Diagonalize symmetric matrix $\small \begin{bmatrix} 4 & 3 \\ 3 & 1 \end{bmatrix}$

Question

please help me to find out the diagonalization of this matrix:

$$\begin{bmatrix} 4 & 3 \\ 3 & 1 \end{bmatrix}$$

I am stuck in finding out the Eigenvectors. My eigenvalues are $\frac{5+3\sqrt{5}}{2} , \frac{5-3\sqrt{5}}{2}$

Answer 1

You have found the two eigenvalues. What is an eigenvector that corresponds to the first eigenvalue?

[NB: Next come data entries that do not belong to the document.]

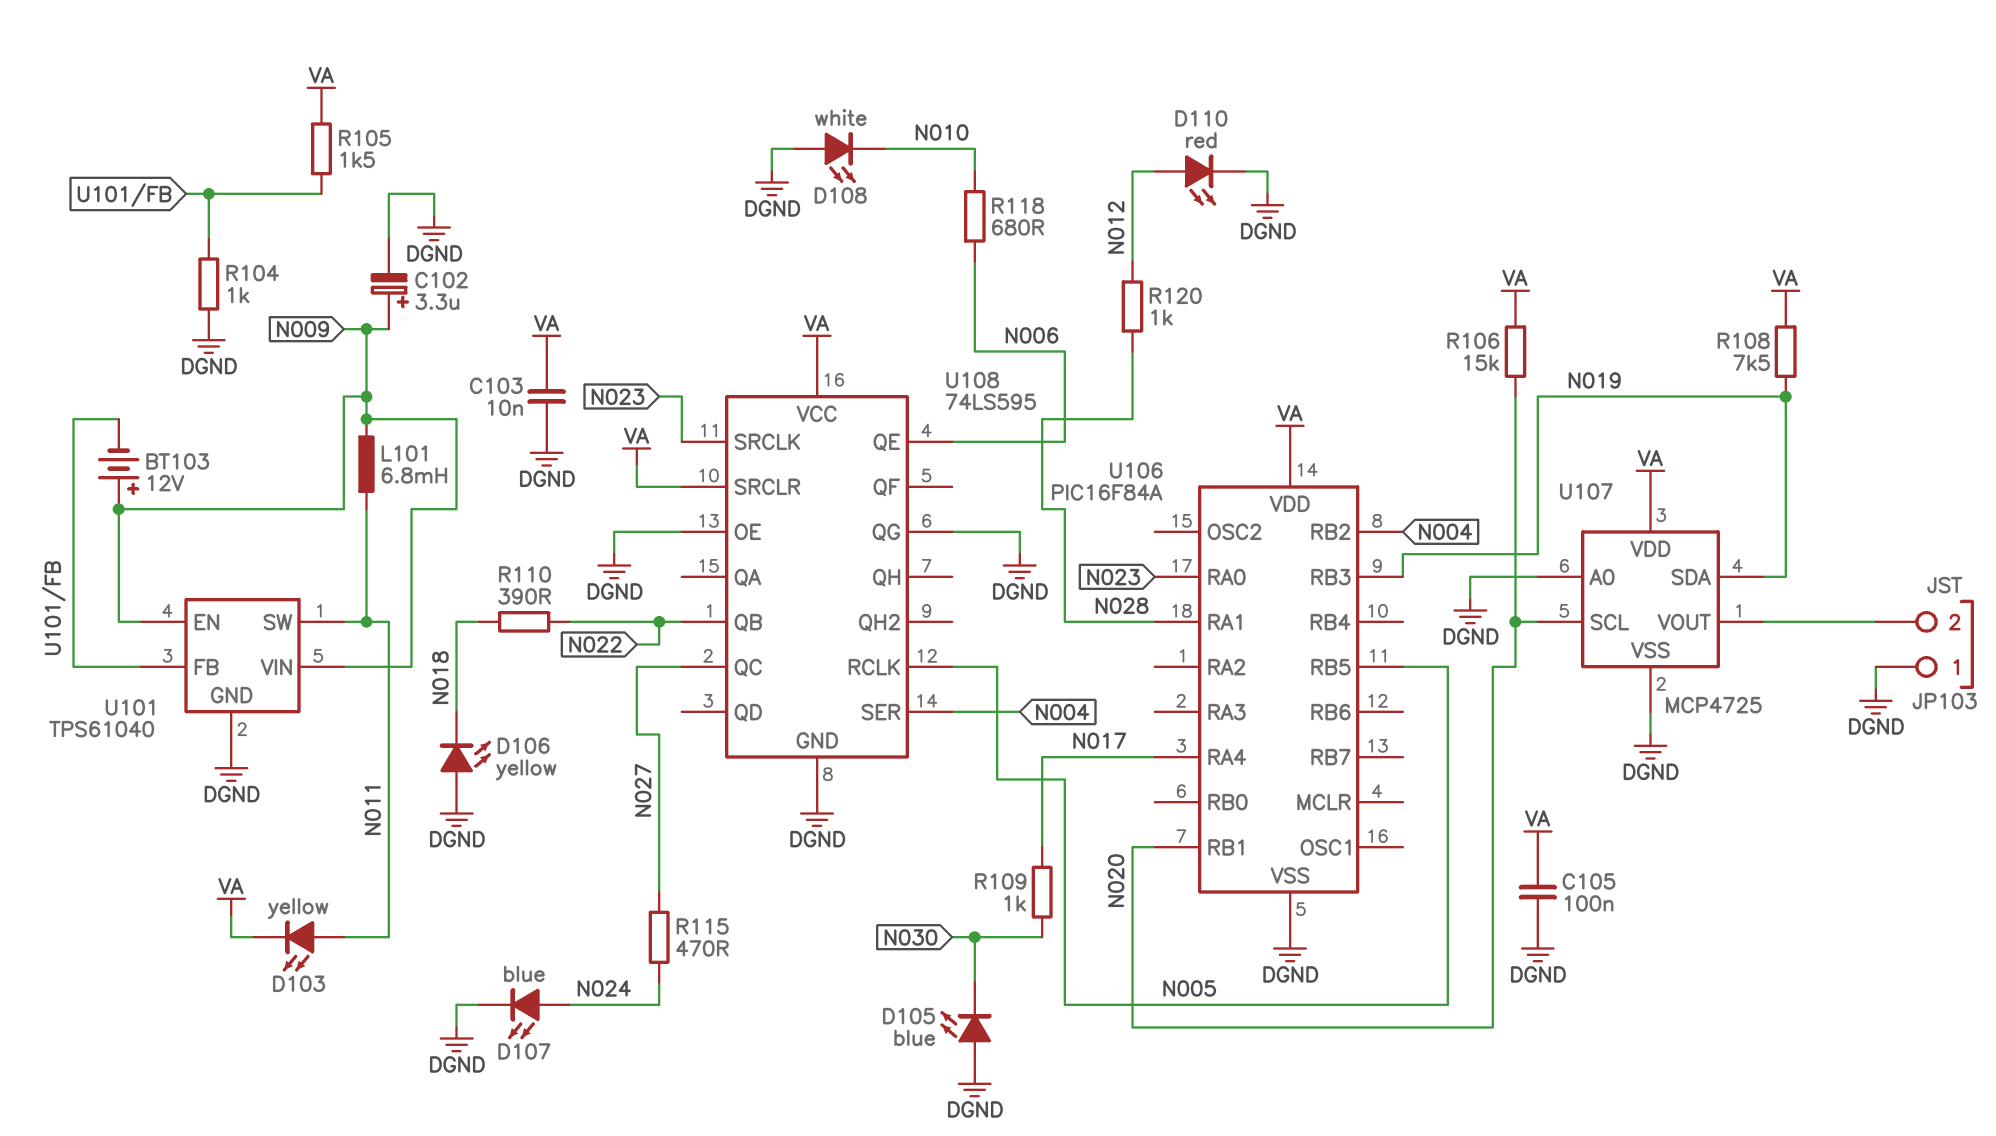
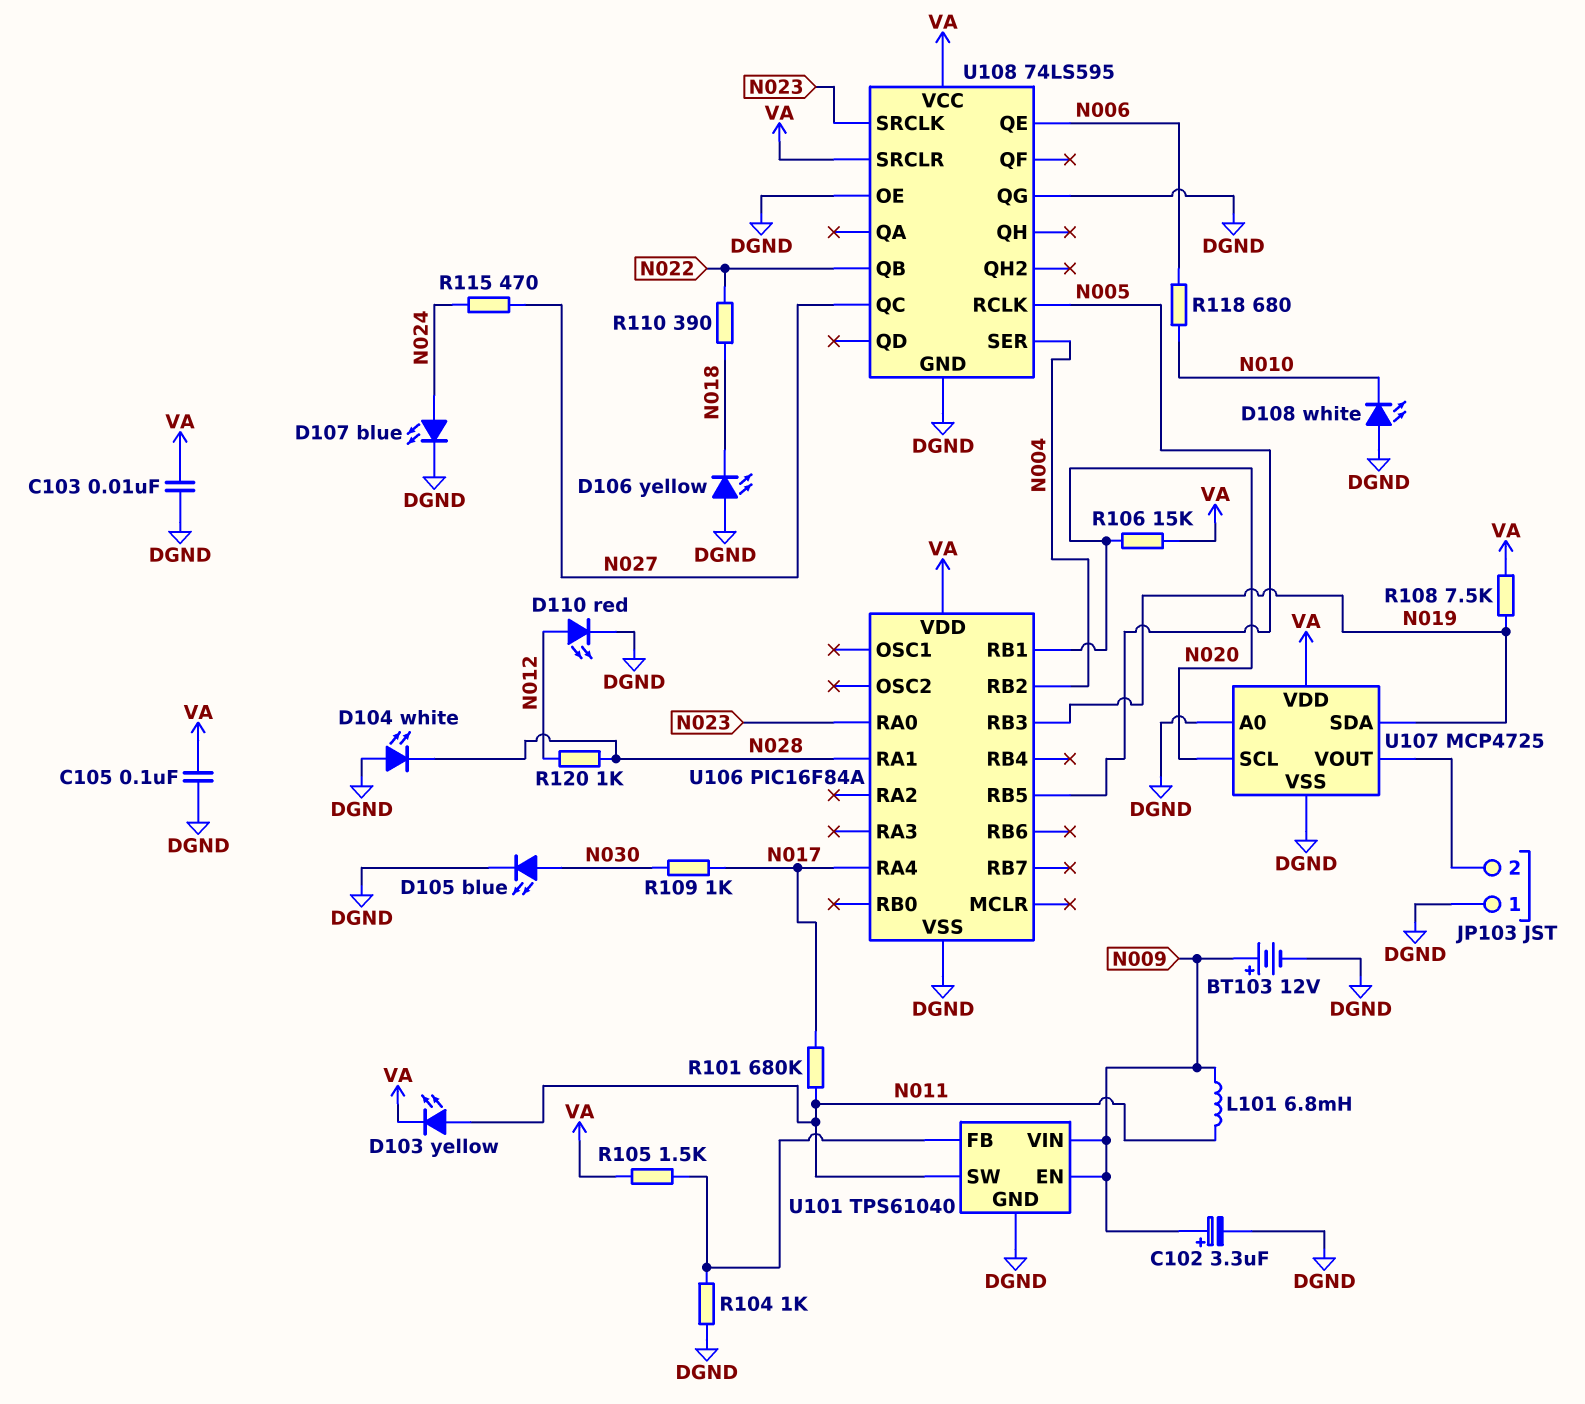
BT103: 12V (plus N009, minus U101/FB) -> 12V (plus N009, minus DGND)
D104: none -> LED white (A DGND, K N028)
D105: LED blue (A DGND, K N030) -> LED blue (A N030, K DGND)
R101: none -> 680k (N011, N017)

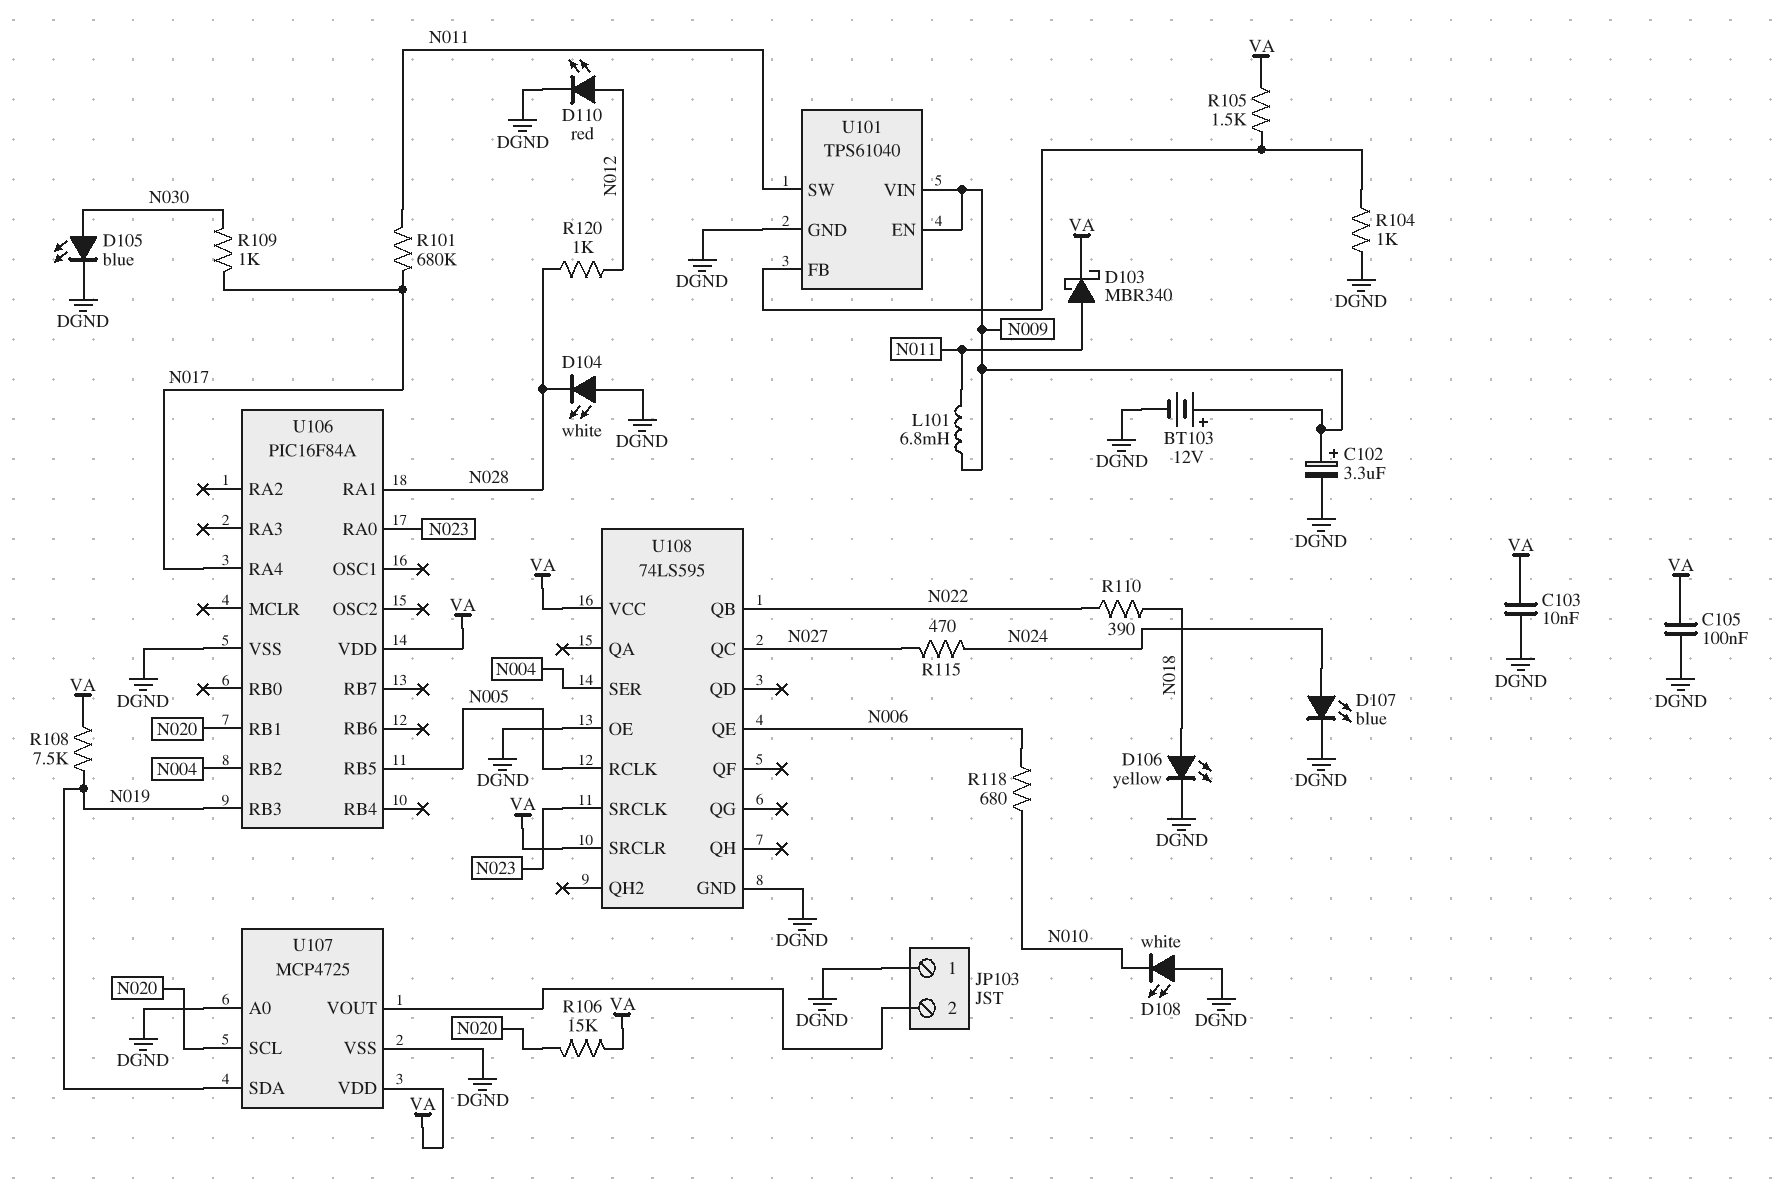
D103: LED yellow (A N011, K VA) -> schottky MBR340 (A N011, K VA)
D106: LED yellow (A DGND, K N018) -> LED yellow (A N018, K DGND)
U108 pin QG: DGND -> none

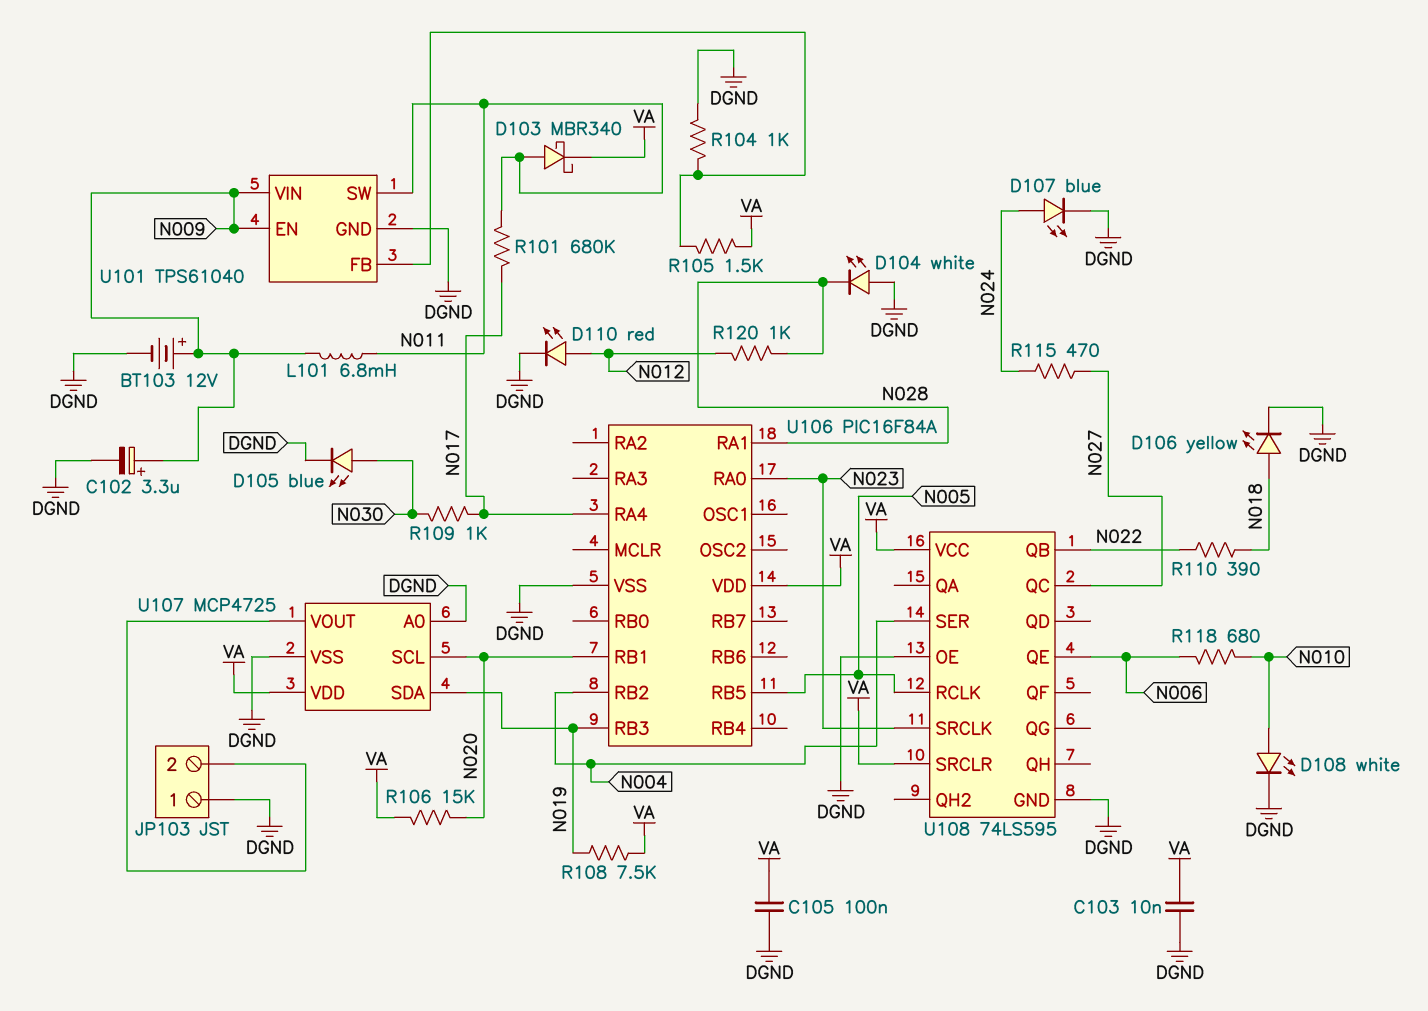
D108: LED white (A DGND, K N010) -> LED white (A N010, K DGND)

$A\mathbf v = \lambda \mathbf v\\ (A - \lambda I)\mathbf v = \mathbf 0$

Find $\mathbf v$ such that: $(A - \lambda I)\mathbf v = \mathbf 0$

$\lambda = \frac {5 + 3 \sqrt 5}{2}\\ A - \lambda I = \begin{bmatrix}\frac{3 - 3\sqrt 5}{2}&3\\3&\frac{-3 - 3\sqrt 5}{2}\end{bmatrix}\\ \begin{bmatrix}\frac{3 - 3\sqrt 5}{2}&3\\3&\frac{-3 - 3\sqrt 5}{2}\end{bmatrix}\begin{bmatrix}2\\-1+\sqrt5\end{bmatrix}=\mathbf 0$

Can you follow this example to find the remaining eigenvector?